Passage given:

☆ ☆ ☆

Oh no! Picture day is coming and, unfortunately for you, you're in a sitcom. You'll probably have to duck through a Food Fight to stay clean, or go to drastic measures to fix the unholy mess your hair has become, or find a way to change out of the lame outfit your mom made you wear. Either that or you are simply faced with the pimple OF DOOM.
Either way, you are screwed.
Many shows about kids or set in school will eventually have a plot based around Picture Day and a character's best efforts to not have an embarrassing photo of himself or herself taken for publication, because not only will the photographer never take more than one photo, but the Yearbook editor is always your nemesis who will make sure that your picture will be as humiliatingly noticeable in the book as possible.
May result in a character being Forced into Their Sunday Best.
Calvin originally used the Crisco to slick his hair into a curlicue. His mother freaked out and combed it down so it looked neat. While waiting for the bus, Calvin lamented to Hobbes how it looked, so Hobbes put the spikes in his hair.
The subject of several FoxTrot strips. One of the best has Peter ending up with a faceful of mud while retrieving his trademark baseball cap.
In Europe, we have no yearbooks: class pictures are collective◊. You can still play with that single picture as in "Le Petit Spirou" (Little Spirou), the Spinoff Babies of Spirou and Fantasio. The day the photographer came, he found the class costumed in ridiculous fancy-dresses. On purpose.
In addition to its title, Picture Day invokes the trope directly: Henry gets his yearbook picture taken the day after his friend (and former babysitter) Claire dyes his hair blue as part of an edgy makeover.
Junie B. Jones had picture day at her school once. She refuses to smile for the photographer and causes various kinds of trouble.
One of the things found in the office of Dr. Cruces, head of the Assassins' Guild, in Men at Arms is iconographs of graduated classes, with the notation that someone was making a funny face and "there's always one."
Live Action TV
Leave It to Beaver: An episode, aptly titled "The School Picture," was based around Picture Day, and 10-year-old Beaver and his buddy, Gilbert, conspiring to make funny faces as the photographer snaps the photo. When it comes time to actually take the picture, Gilbert has second thoughts and wisely decides not to pull the immature trick. Beaver follows through, and the resulting proof is one that makes Mrs. Rayburn — and Ward, when he sees it — very angry. Ward sternly tells Beaver that such a picture reflects badly on the whole school, not just him, and shows disrespect. Fortunately, the photography studio comes to the rescue, as the photographer has stock clip art on hand, placing a hair ribbon on the head of a little girl that was standing in front of Beaver. (Remember, this episode was produced in an era more than 30 years before digital photography was invented, and camera film was a rather expensive commodity in the early 1960s, precluding the photographer from taking another photo.)

☆ ☆ ☆

Stored rows:
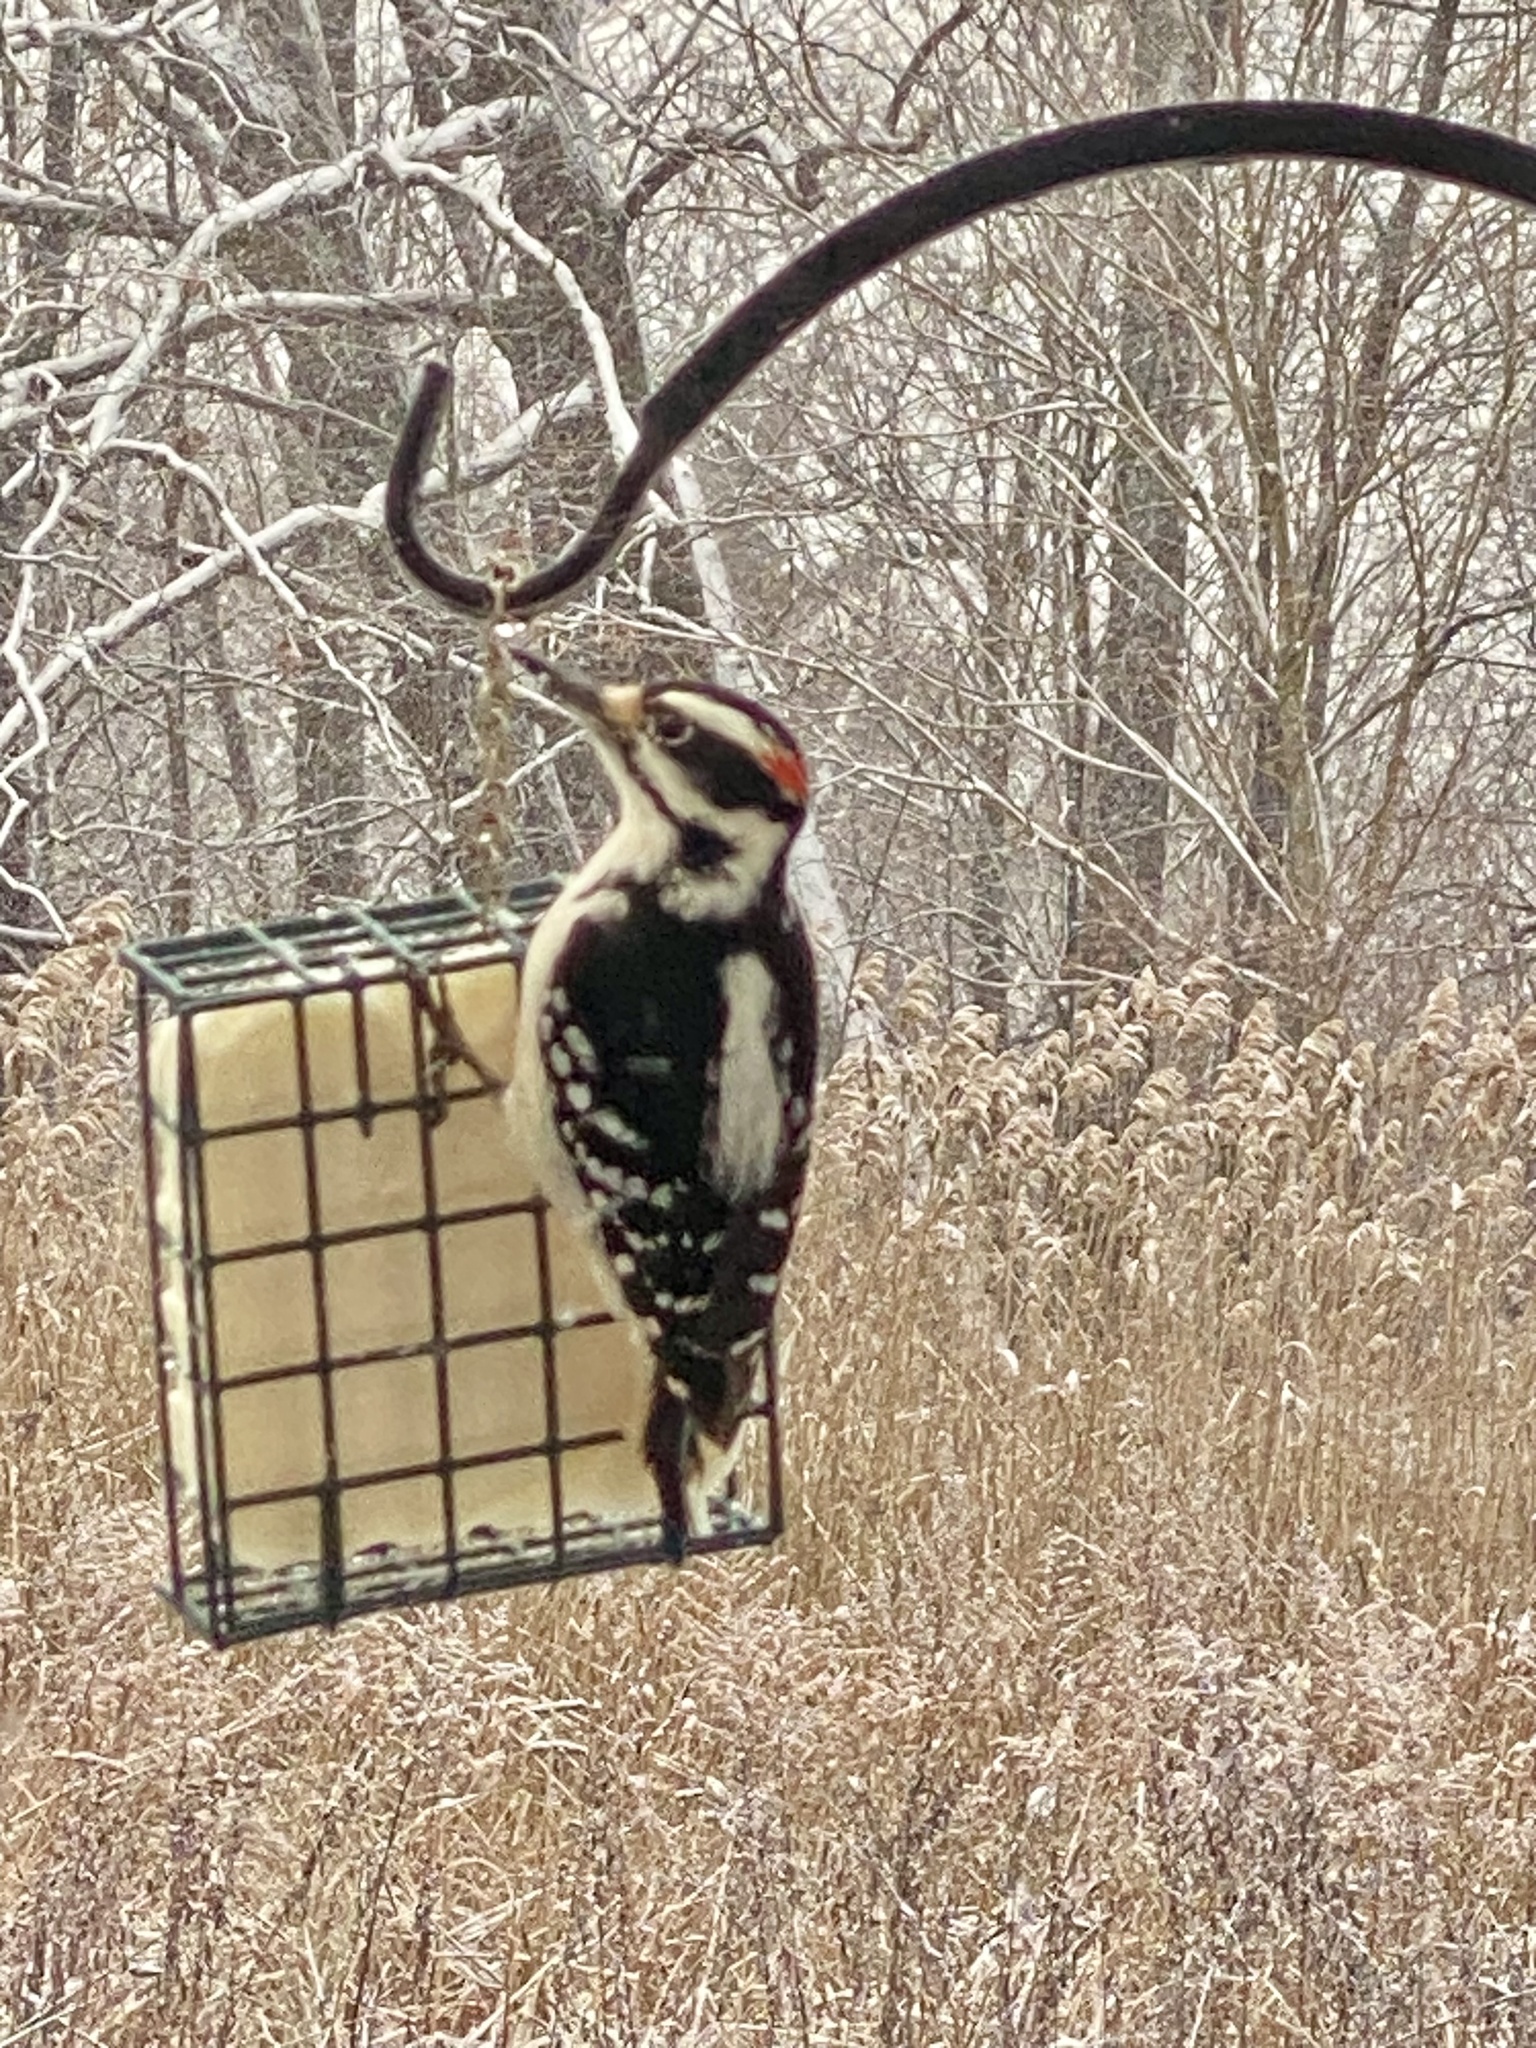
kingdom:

☆ ☆ ☆

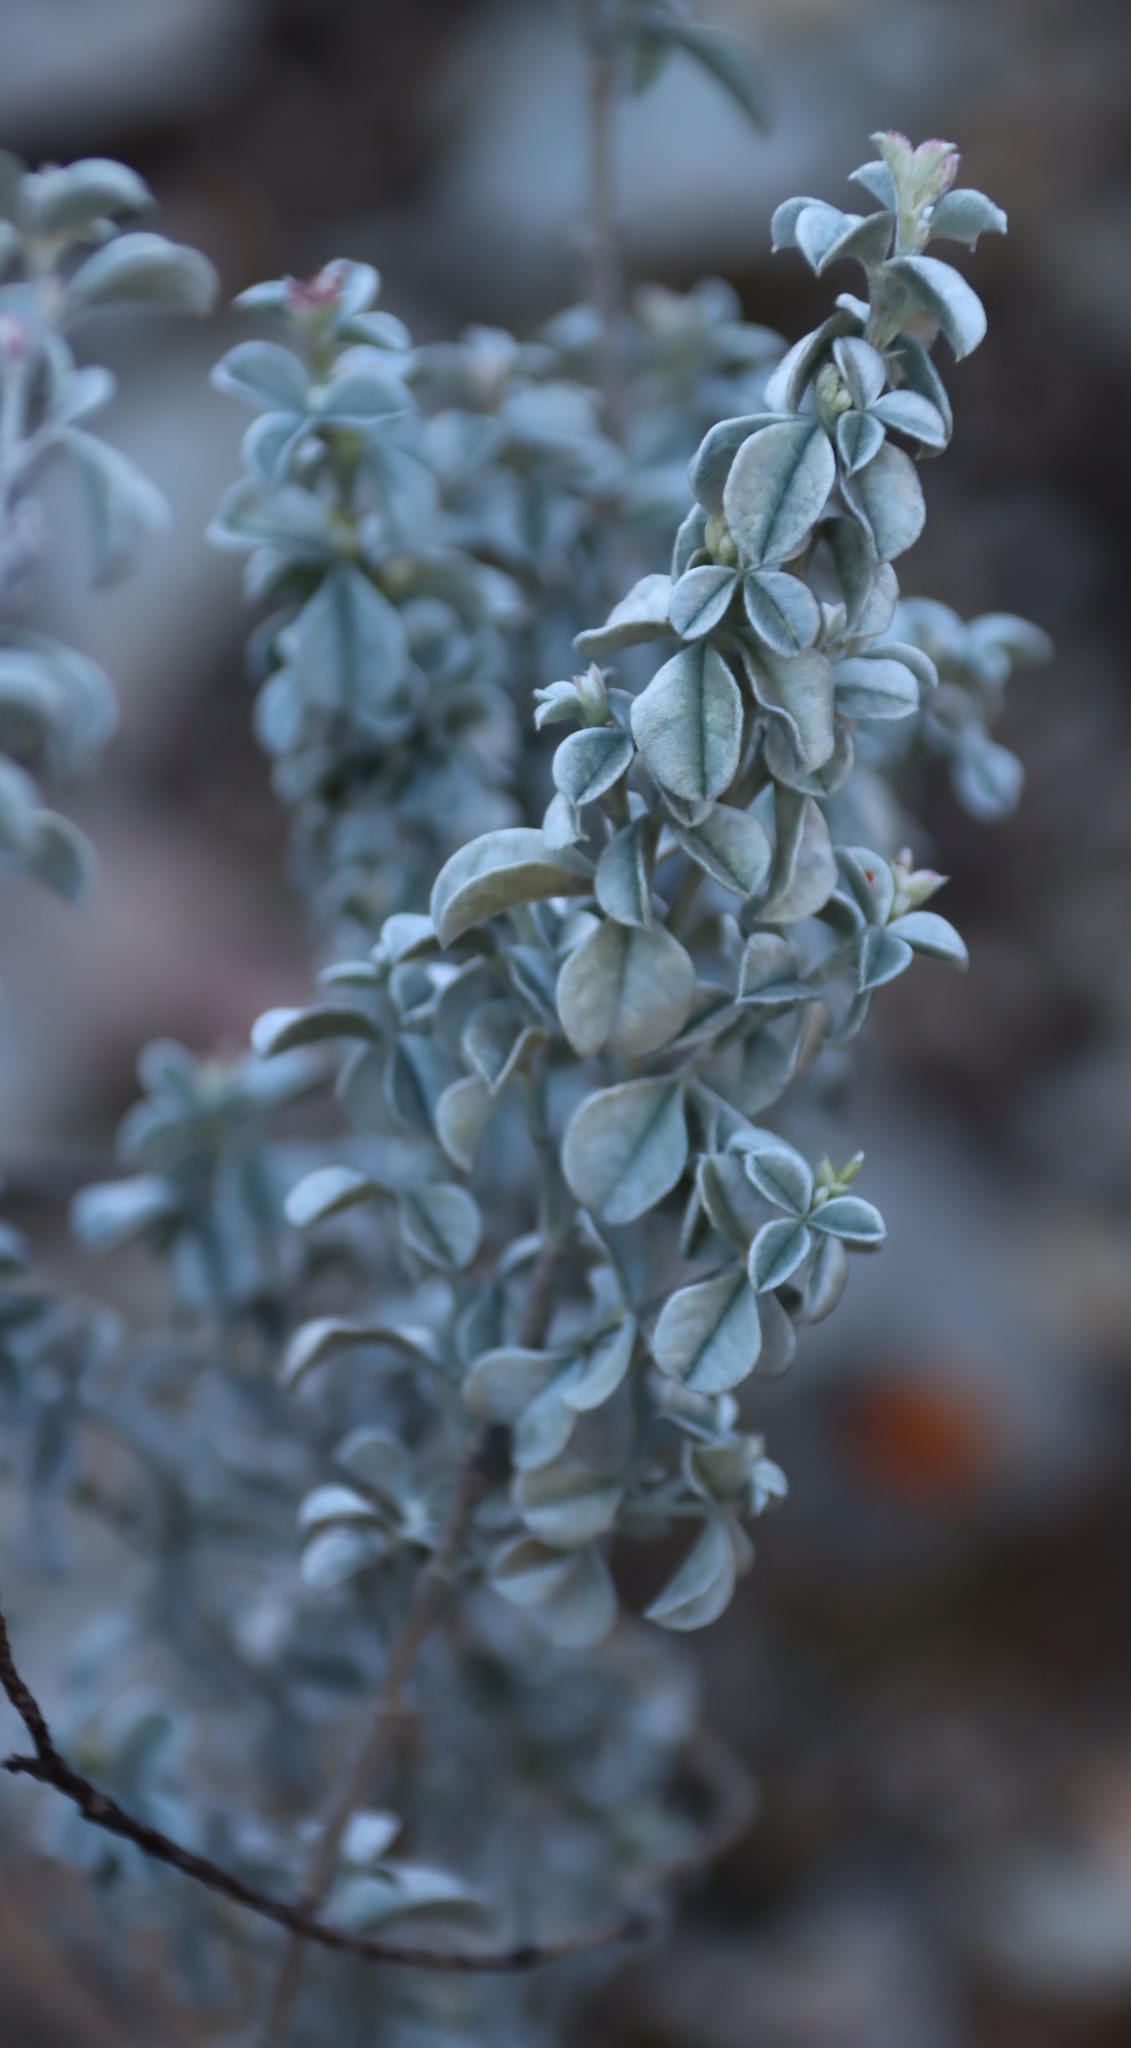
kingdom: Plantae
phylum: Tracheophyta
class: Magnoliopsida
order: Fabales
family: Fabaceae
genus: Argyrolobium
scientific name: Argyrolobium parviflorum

☆ ☆ ☆

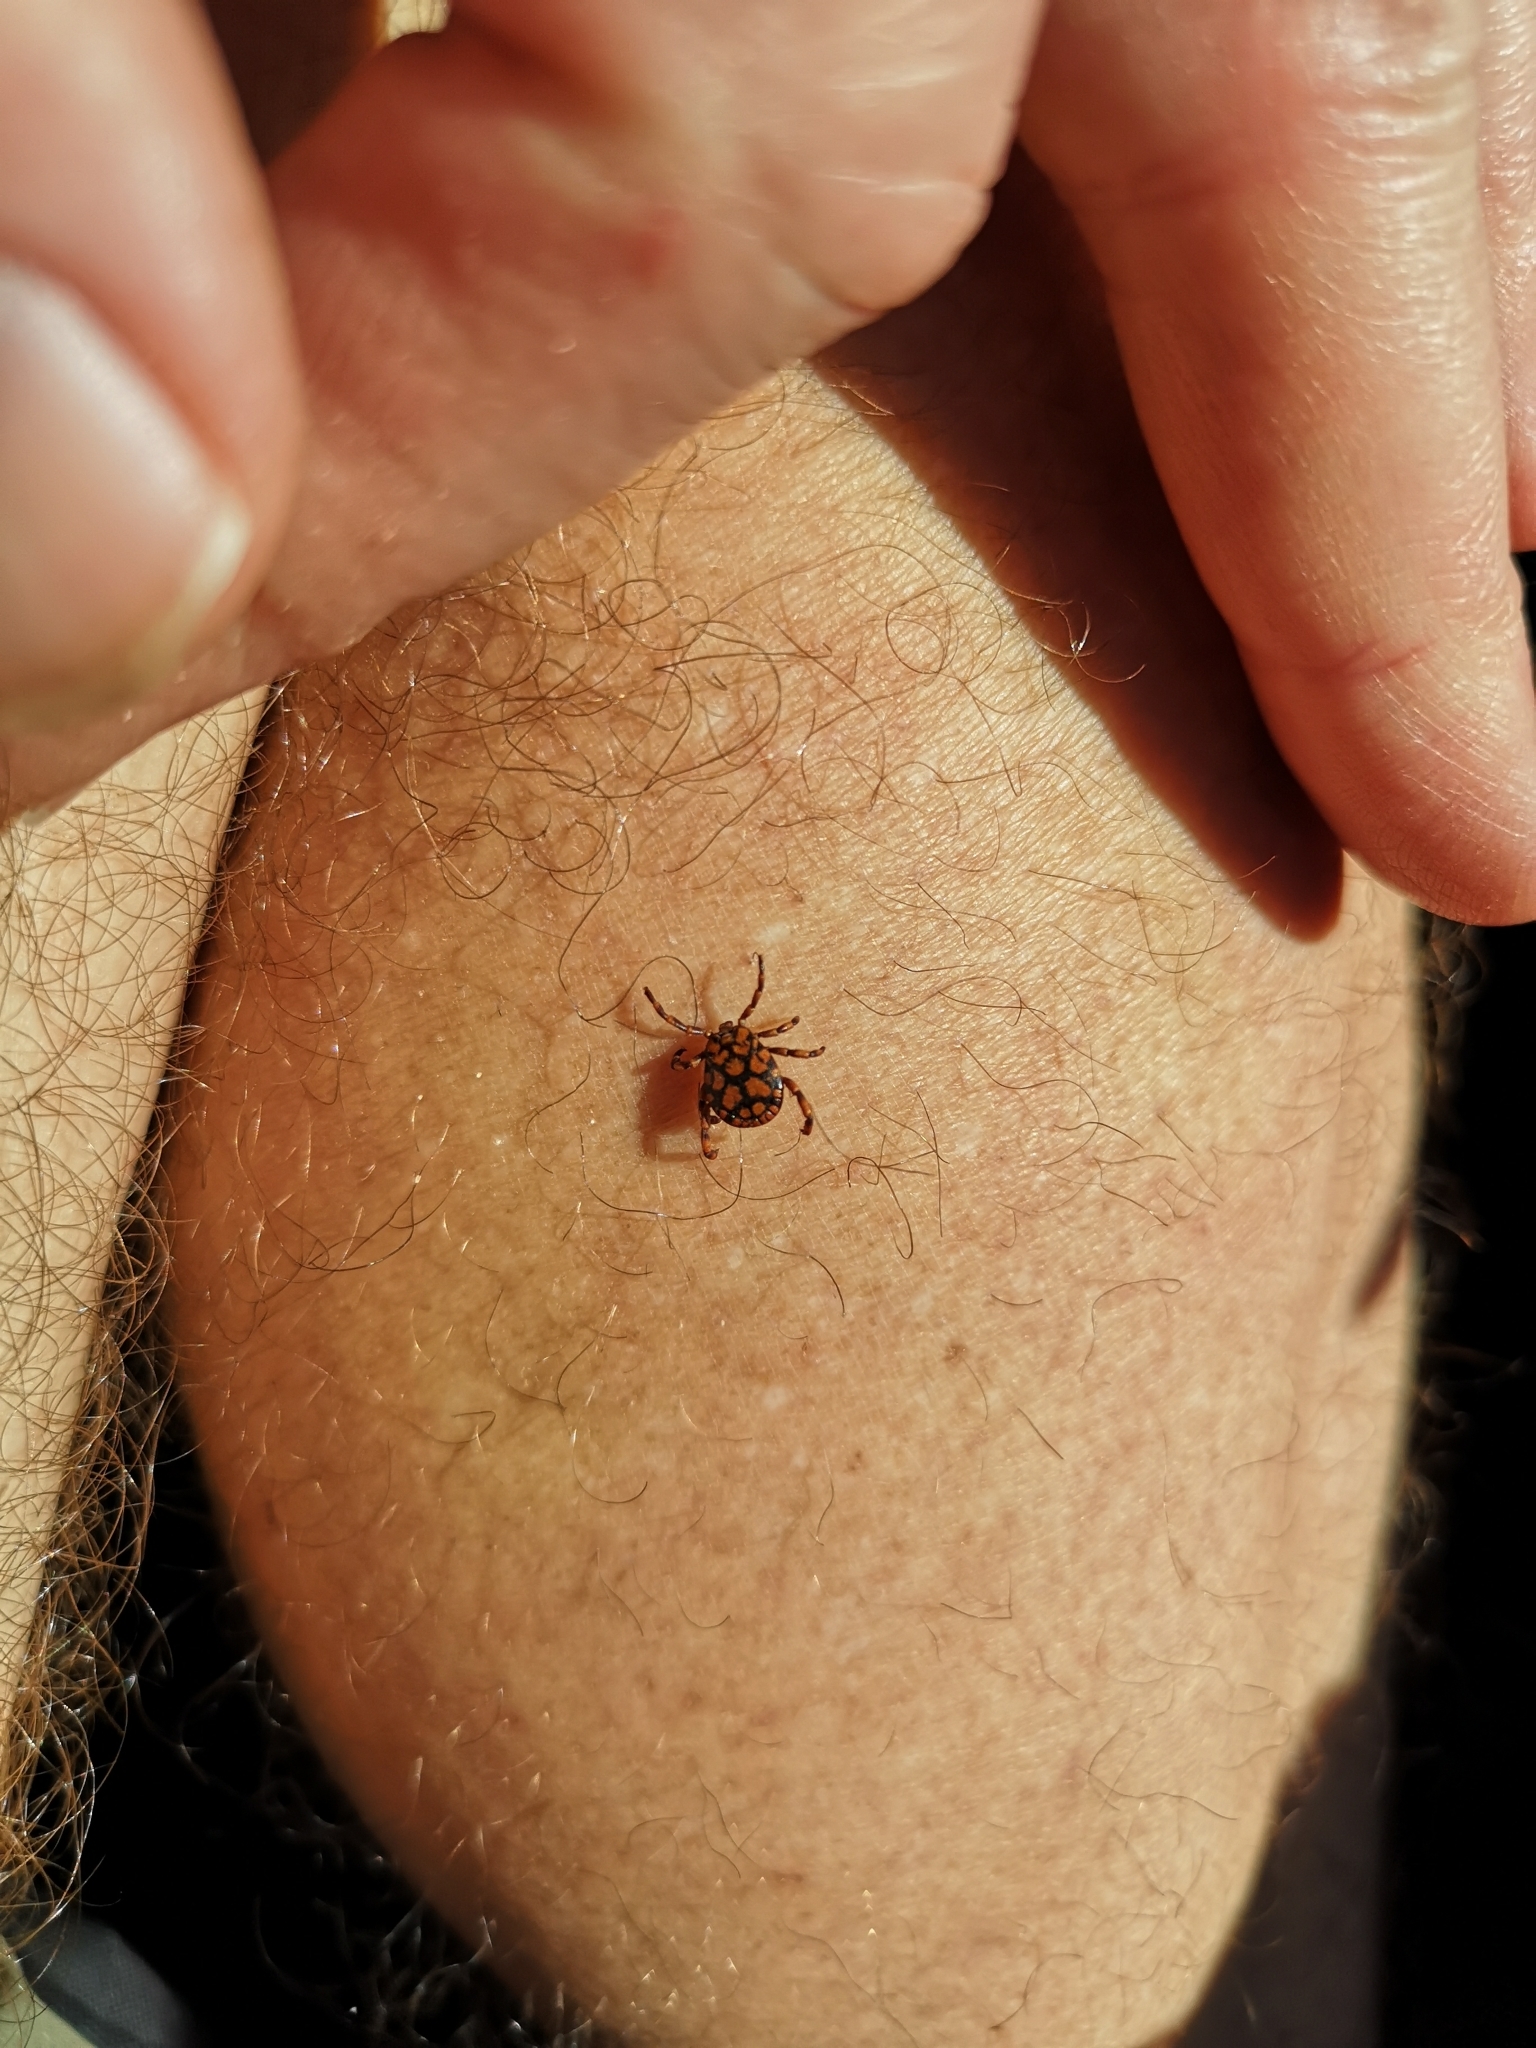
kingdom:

☆ ☆ ☆

Goals:
1) Answer these from the Picture Day passage:
(a) What did Calvin first use the Crisco for?
(b) Who dyes Henry's hair blue?
(c) In the Leave It to Beaver episode, which boy backs out of making a funny face?
2) Carry the Picture Day passage on from its last sentence.
The listing has nothing to do with any of this.

Task results:
1)
(a) To slick his hair into a curlicue.
(b) Claire, his friend and former babysitter.
(c) Gilbert.

2)
The Brady Bunch: The classic sitcom had a couple, although not necessarily focused on school picture day per se:
The Not-So-Rosed-Colored Glasses was centered on a family portrait of the kids (as an anniversary gift for their Mike and Carol), an absent-minded photographer, a near-sighted Jan crashing into and ruining the photograph with her bicycle, the absent-minded photographer losing the negative and forcing a retake of the photo, Jan wearing her glasses for the new picture (she had not gotten the glasses when the original was snapped) and Mike immediatley noticing the difference.
Law and Disorder, where Bobby wears his good suit for a school yearbook photo of Clinton Avenue Elementary School's safety monitors. (The photo-taking session is not an integral part of the script. Bobby's decision to trespass into a condemned house to retrieve a classmate's kitty while wearing the suit, getting the suit dirty and then trying to wash the suit himself to conceal his actions were.)
CBS Schoolbreak Special: The 1984 episode "The Alfred G. Graebner Memorial High School of Rules and Regulations" includes a sequence of students having their school pictures taken. Mostly, these are comical reactions to the students' willingness to have their pictures taken.
Lizzie McGuire also had an episode based around Picture Day. Lizzie wanted to find a way out of being forced to wear the hideous green unicorn sweater her grandmother gave her for Christmas, and Kate had a classmate throw paint at Miranda because she didn't want her to be photographed wearing the same trendy outfit she was. Lizzie Took The Bullet, metaphorically speaking, and ended up posing in the paint-splattered blouse she had borrowed while holding up the sweater. Her parents reluctantly admitted that she did have the sweater in the photo, and at least they'll be able to save money on buying prints this year.
An episode of Neds Declassified dealt with Picture Day. Among other items, he points out that it's unnecessary to dress up from the waist down.
Unfabulous also had an episode based on Picture Day, where the main character messed up her hair while trying to dye it.
Clarissa Explains It All had an episode like this where Clarissa wanted to wear her trademark cool clothes instead of the conservative navy cardigan, pleated skirt and knee socks all the girls were required to wear.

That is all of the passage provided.